I take pleasure in saying that I have completed the work of uncovering fifty feet of the groove, leaving fifty feet still covered to the depth of about twelve feet with clay, gravel, and fragments of the lime rock, just as it was left by Nature's laws when their work was finished, and the tools with which that work was done—granite bowlders—lie scattered over the island, and on the mainland, as far west as the Indiana line, there to rest, imperishable and unchanged, until Nature shall again take them up to do its work.

Were yon to see that groove at this time I feel sure that you would pronounce it to be the most beautiful and wonderful evidence of the glacial movement that has ever been brought to the notice of civilized man.

On the 237th page of Prof. Wright's Ice Age there is an engraving which gives an imperfect view of the easterly end of the great groove, as it appeared before it was uncovered. And on the 238th page of the same book there is an engraving of another grooved rock, which is a little north of the great groove, from which I had taken off about a hundred feet before the photograph was taken, and sent to various scientific institutions. This, too, you will see is a most perfect and beautiful specimen of Nature's work.

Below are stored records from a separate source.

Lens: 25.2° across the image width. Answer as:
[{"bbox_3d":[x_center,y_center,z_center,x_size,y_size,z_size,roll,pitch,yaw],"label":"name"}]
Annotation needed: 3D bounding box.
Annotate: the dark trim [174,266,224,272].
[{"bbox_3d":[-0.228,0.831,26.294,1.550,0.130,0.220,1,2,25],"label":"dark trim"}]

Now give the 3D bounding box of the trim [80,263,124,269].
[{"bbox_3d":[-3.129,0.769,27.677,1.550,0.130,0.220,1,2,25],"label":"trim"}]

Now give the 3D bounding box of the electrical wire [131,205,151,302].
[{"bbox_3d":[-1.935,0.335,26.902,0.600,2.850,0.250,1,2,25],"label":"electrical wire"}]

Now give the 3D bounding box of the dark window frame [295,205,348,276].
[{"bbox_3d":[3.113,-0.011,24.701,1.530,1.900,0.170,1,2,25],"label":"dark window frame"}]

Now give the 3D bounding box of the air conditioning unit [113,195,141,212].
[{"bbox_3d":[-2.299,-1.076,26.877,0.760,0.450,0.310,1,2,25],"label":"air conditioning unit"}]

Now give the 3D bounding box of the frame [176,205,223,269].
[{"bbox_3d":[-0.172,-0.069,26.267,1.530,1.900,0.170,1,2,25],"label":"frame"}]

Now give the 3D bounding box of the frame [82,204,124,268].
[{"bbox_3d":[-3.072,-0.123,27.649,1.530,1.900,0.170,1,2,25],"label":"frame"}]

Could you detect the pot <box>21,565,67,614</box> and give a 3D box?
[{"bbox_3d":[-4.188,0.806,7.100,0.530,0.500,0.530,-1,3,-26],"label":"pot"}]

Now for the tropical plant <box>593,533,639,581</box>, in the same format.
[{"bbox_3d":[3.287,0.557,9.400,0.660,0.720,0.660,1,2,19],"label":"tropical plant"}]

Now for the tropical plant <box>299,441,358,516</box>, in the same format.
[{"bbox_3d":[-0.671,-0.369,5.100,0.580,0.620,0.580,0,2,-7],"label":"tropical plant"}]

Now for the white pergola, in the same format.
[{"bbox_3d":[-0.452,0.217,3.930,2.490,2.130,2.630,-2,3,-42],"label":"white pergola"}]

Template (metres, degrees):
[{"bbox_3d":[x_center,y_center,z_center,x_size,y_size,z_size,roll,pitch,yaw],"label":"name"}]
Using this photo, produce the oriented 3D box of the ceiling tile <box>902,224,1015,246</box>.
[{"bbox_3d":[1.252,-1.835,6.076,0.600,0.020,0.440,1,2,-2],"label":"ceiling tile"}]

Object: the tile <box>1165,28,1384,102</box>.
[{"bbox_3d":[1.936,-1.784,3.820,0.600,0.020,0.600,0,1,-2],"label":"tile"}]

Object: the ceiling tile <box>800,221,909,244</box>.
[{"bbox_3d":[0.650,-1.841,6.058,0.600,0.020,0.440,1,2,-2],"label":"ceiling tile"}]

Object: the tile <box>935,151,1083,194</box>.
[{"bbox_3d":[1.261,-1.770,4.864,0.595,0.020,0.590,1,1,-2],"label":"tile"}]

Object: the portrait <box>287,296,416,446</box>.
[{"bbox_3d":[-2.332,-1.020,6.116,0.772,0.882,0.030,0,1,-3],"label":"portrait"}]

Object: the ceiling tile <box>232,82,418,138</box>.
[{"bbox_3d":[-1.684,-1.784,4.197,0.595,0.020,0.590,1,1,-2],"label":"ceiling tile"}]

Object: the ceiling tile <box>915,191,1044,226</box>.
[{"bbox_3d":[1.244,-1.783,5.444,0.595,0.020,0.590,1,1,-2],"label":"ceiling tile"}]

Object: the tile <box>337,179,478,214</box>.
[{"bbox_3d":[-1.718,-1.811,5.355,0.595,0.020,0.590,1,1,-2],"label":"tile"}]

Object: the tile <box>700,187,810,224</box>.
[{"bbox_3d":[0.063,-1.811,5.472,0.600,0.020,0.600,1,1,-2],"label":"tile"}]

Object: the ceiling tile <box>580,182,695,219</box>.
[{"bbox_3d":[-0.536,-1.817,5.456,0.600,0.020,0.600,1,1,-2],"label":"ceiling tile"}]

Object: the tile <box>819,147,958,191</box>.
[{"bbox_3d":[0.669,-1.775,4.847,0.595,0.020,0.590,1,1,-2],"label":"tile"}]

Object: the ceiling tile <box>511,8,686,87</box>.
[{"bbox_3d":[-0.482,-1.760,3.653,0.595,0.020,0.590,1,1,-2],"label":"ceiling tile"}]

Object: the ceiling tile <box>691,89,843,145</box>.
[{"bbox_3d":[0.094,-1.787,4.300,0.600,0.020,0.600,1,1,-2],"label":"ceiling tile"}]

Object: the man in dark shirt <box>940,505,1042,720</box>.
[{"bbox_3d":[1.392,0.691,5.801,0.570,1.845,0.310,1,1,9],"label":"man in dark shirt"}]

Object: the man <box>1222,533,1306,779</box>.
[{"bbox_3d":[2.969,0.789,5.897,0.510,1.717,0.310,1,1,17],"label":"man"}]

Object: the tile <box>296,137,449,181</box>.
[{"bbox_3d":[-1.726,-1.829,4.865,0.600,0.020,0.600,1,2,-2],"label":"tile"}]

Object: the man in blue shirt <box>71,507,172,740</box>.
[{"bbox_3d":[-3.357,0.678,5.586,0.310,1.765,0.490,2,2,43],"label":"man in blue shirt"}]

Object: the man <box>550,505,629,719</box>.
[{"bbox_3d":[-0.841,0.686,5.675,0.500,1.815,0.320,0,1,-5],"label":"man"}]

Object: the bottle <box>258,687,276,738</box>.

I beg that you will pardon me for troubling you with this letter, for I feel that it is due to my friends and also to myself that the errors which I have noted should be corrected.

And, now that I have nothing further to say on the subject which prompted this letter, I will add a few words regarding The Popular Science Monthly. I have been a subscriber from the time of the issue of the first number, and I now have thirty volumes bound; and I take pleasure in saying that I think that there are no other thirty volumes to be found which contain such a vast and varied amount of useful information, or which are so well calculated to educate men in matters which advance our civilization, as those.

And more—they are a most noble monument to "Edward L. Youmans," more beautiful and enduring than marble or granite.

I am, sir, very respectfully yours,
M. C. Younglove.
Cleveland, September 16, 1891.

[The paragraph noticed by Mr. Younglove was compiled from a slip which was sent to the Monthly from a Cleveland paper. The language of the slip was followed, without supposing that the word "surveyed" was meant to be used in a technical sense, but rather perhaps in its original sense of looked-over, or perhaps as meaning that Drs. Wright and Sprecher had the ground surveyed. The change of our correspondent's name to Youngblood was one that we much regret; but it was also one that might naturally occur in transcription or type-setting and be overlooked by a stranger to the person concerned; for to a stranger no suggestion of error would be likely to occur.]